• **GIVEN PROBLEM A**:
In the forum thread, what was the thread originally meant to point out?
• **GIVEN PROBLEM B**:
Write the next part of the forum thread, starting after its final post.

• **EXTRACT TO READ**:
▼▼▼

With every new post you seem to make an effort to post even more text - and meanwhile, this wall of text appears to serve hardly any other purpose than to splice hairs, you trying to show off your intellectual abilities or you trying to lecture me ("Look it up!" and "I suspect that you really mean "beyond" or "beneath" you.", "Discussion v. Debate")

Maybe look up "arrogance" - do you really think you are the one to lecture me? My english aint perfect, it will never be - how's your german?




And do you even know what the terms and phrases you use here in abundance really mean?
Seeing how often you contradicted yourself in the last posts sure looks like you copy random snippets from wikipedia, w/o understanding what they say...

I grow tired of the style of your posts, let alone the sheer amount of words you use to express a simple circumstance - you can intersperse as much yin yang, Camus and latin words as you want, it will not really help you - more words will not make a bad argument any better.
(Especially the yin yang thingie puzzles me a bit - it sounds like your only point is "For the sake of balance within our universe: Against, no matter what!!")




Time you let others have a say, too - this thread was meant to point out why discussions are bound to escalate, it was not meant to become your personal roadshow - i know it has hit you hard that i didn't support your friend Dalas, despite your obsessive efforts - but you now show the same anancastic behaviour here, so let us please leave it at that now.

However, you have proven that not all threads are bound to escalate - some drown in words which pretty quickly solidify into some kind of concrete-like monument of "posts with too many words".
 
Actually, you two are doing a very good job of demonstrating how threads escalate.

About now is where friends or others who agree with one side more than the other should hop in and start pounding on the two of you.
 
Actually, you two are doing a very good job of demonstrating how threads escalate.

About now is where friends or others who agree with one side more than the other should hop in and start pounding on the two of you.



Suddenly, I have this straaaaaaaaaaange feeling that I've read this thread before...
Sort of like Deja Vu, or a dream. For real.

And it creeped me out a bit, because something very seriously bad happens, but I don't remember what. :scared:
 
Logics follows incredibly simple rules, unlike math, and is therefor indisputeable.

▲▲▲

• **DATASET CONTENT**:
▼▼▼

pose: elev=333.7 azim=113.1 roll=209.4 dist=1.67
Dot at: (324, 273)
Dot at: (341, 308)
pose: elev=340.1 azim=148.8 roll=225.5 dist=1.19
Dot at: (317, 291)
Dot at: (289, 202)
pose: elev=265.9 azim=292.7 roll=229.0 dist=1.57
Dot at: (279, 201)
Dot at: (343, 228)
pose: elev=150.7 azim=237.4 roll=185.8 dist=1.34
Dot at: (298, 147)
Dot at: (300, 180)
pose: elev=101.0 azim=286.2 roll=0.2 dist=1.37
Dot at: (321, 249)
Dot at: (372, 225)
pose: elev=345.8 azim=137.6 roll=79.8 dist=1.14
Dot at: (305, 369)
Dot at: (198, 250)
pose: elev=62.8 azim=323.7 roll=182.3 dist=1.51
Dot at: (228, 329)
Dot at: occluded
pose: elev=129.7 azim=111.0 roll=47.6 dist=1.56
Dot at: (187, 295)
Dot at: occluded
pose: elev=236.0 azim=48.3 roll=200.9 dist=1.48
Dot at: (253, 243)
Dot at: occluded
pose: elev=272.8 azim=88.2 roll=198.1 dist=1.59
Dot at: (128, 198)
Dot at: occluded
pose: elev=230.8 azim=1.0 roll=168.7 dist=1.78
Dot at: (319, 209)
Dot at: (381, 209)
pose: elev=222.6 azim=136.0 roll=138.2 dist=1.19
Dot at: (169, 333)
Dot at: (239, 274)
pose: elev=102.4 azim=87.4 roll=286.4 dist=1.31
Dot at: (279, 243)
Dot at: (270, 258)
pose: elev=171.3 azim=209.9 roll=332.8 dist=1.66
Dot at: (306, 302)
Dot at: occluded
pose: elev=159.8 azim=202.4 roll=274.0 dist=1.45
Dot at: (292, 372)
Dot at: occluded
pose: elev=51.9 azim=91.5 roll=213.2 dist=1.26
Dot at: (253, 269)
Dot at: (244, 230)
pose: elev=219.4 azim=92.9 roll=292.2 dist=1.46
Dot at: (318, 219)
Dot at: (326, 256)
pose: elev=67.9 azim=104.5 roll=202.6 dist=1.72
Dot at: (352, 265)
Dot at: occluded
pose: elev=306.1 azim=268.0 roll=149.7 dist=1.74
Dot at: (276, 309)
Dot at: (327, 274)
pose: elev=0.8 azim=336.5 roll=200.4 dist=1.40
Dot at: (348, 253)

▲▲▲

• **OUTPUT A**:
Why discussions are bound to escalate.

• **OUTPUT B**:
(i.e. if something is true, it cannot be false at the same time, if you base an argument on a disproven fact, all derived arguments are void, too - but it is LOGICS that defines exactly these rules!)

[...]

Yeah, let's not strive for logics, because we will never be able to apply logics everywhere all of the time... i beg to differ.

[...]

So, too much logics = bad, and feelings and intuition are there to stop us from applying too much evil logics?

I couldn't disagree more.

there are forms of proposition which are logical true, yet false. i.e. People drink more cold drinks in the summer; cars over-heat in the summer; therefore drinking cold drinks make cars over-heat. so much of cause/correlation errors are due to this incorrect use of logic, and that is just an example of one type of logical error. we need intuition or empirical knowledge to tell us when logic is wrong. logic is not infallible, as much it is a very useful and powerful tool.


i think therefore i am

now that is the only irrefutable truth.
 
Jay, you perfectly know that english aint my first language...
So what? So you didn't know the difference between "discuss" and "debate" (which I naturally assumed you did, since those topics are so dear to your heart ). And you asked about that , and I told you (and said that it wasn't that bad a mistake, because some engish people make the same mistake) and it was all perfectly amicable. Then i went on to assume that you knew the meaning of most of the other words that you're using, because you actually do speak English better than the average native; and nothing whatsoever about your writing style suggests that you're struggling and that you really wish that people would patronise you by making things more simple (in fact, I'm pretty sure that would offend you).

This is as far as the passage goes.